Diemers felt that most businesses are scared off by public blockchains at the moment, incapable of understanding the terminology. “The questions that you’re asking, they’re irrelevant for them, at the moment,” he said. “If they heard unlimited blocksize, it’s not a good thing.”

He then spelt out four issues that matter most to these companies. They care about the governance of a blockchain, and they want to know who’s in charge of it. Many like Hyperledger simply because they trust IBM. But after that, they of course care about the blockchain’s specs, like technical details and price. If those two pieces line up, they also want to know the regulatory situation of the blockchain, and if any governments will have a problem with them using a specific one. Finally, they want to know how big is the ecosystem is. Can companies hire world class developers quickly? Without a talent pool to support the choice, they may not make the change just yet.

Nguyen took that opportunity to note the many initiatives that are being worked on in the ecosystem to address that last concern. The new Bitcoin SV Wiki and a certification program for developers will go a long way to increasing the talent pool available to BSV businesses.

The panel was then asked how companies should decide between a public blockchain, like BSV, or a private blockchain. Shulgin immediately noted that, culturally and technologically, the new generation is already decentralized, and that bodes well for public blockchains. Austring looked to history to see which would prevail, noting most corporations started with an intranet, but moved to the internet because it just made sense. “I would make a prediction that in a few years, we won’t even see private blockchains, right? It’ll be public.”

When asked what the builders of the future should focus on to encourage enterprise growth, Diemers demanded a more aggressive approach. “I think this technology has so much potential that we shouldn’t wait and do now 2 years of building and then go to market,” he said. “I think we should go to market now, today.”

Austring used the same question to break down how businesses big and small already have solutions out there to help them get on the BSV chain:

“I think like, if you’re an enterprise and you’re looking for an enterprise solution, there are companies like nChain that are perfect for you.

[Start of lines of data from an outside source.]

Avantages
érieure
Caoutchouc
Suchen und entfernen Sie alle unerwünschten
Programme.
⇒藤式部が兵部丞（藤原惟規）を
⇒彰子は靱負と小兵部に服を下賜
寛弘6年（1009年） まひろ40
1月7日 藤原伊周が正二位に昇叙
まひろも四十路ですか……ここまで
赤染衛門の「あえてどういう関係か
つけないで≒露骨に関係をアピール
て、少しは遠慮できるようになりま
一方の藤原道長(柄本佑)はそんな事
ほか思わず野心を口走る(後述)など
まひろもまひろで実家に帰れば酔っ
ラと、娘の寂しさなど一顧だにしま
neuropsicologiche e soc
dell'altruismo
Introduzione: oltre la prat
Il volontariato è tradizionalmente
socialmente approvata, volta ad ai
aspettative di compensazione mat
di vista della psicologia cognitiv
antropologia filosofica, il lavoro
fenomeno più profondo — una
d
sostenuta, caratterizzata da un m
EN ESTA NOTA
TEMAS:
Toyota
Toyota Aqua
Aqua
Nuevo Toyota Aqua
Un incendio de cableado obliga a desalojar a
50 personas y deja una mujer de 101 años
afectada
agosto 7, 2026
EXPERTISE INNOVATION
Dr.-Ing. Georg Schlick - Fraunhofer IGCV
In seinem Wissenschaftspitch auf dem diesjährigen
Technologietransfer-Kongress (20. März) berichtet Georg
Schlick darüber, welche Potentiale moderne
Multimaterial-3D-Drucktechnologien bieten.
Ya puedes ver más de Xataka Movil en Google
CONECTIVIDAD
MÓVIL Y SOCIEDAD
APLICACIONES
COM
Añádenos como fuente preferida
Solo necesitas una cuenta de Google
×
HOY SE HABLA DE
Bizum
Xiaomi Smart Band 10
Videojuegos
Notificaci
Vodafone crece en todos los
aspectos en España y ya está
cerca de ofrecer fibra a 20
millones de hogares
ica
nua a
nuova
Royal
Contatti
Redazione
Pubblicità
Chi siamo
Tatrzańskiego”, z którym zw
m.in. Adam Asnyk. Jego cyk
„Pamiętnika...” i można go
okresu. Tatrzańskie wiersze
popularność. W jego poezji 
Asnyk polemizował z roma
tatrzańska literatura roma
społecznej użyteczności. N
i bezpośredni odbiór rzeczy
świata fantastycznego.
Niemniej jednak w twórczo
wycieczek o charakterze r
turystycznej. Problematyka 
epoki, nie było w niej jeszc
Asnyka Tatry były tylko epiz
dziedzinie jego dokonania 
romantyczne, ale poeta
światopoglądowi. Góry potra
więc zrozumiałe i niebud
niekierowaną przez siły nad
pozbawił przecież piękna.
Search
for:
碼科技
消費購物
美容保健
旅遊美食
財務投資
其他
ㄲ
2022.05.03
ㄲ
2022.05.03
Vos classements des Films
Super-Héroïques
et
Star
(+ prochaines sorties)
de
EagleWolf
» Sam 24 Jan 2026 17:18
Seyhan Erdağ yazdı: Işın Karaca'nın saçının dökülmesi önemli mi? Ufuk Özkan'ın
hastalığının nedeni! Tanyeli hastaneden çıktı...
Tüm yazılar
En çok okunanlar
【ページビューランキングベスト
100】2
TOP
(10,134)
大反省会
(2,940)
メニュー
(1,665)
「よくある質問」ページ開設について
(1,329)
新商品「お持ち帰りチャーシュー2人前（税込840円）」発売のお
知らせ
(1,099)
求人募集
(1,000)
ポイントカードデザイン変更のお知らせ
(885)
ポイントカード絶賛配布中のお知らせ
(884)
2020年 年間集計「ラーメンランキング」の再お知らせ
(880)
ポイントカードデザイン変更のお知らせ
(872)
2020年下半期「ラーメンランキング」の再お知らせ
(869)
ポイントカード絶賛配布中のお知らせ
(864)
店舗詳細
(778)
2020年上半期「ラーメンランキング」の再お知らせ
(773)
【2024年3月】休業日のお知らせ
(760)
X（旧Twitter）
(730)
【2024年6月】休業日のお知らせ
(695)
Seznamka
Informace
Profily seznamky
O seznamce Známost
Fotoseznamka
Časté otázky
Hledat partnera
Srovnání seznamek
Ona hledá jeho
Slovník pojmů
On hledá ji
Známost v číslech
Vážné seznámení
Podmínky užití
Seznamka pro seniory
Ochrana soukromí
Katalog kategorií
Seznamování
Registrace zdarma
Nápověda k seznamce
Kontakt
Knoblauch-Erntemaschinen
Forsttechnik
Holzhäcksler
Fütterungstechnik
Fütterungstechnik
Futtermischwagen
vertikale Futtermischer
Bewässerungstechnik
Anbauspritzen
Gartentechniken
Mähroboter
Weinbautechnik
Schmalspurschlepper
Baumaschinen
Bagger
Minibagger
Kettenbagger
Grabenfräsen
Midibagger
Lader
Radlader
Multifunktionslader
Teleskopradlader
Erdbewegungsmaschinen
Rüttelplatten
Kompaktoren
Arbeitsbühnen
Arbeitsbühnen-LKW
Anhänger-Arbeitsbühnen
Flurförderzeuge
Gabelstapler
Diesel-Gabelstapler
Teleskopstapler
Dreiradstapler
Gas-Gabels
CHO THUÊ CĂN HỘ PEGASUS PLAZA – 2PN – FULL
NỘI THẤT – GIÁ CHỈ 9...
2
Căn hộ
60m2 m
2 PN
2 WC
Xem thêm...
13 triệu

If you’re kind of a hobbyist, or a hacker, or you’ve got this great idea but you just want to test out the concept, then something like a Planaria is perfect, right? Where you can just test out the concept and see if it’s going to work, and then go get your funding to actually build a solid enterprise behind that.”

Finally, when asked to give their predictions for the future of BSV, Shulgin gave this optimistic view. “I hope that more and more people every month, or every year, will join Bitcoin SV, and that will make for them fantastic opportunity, fantastic future,” he said. “And only when we are all together can make a fantastic future for us and Bitcoin SV.”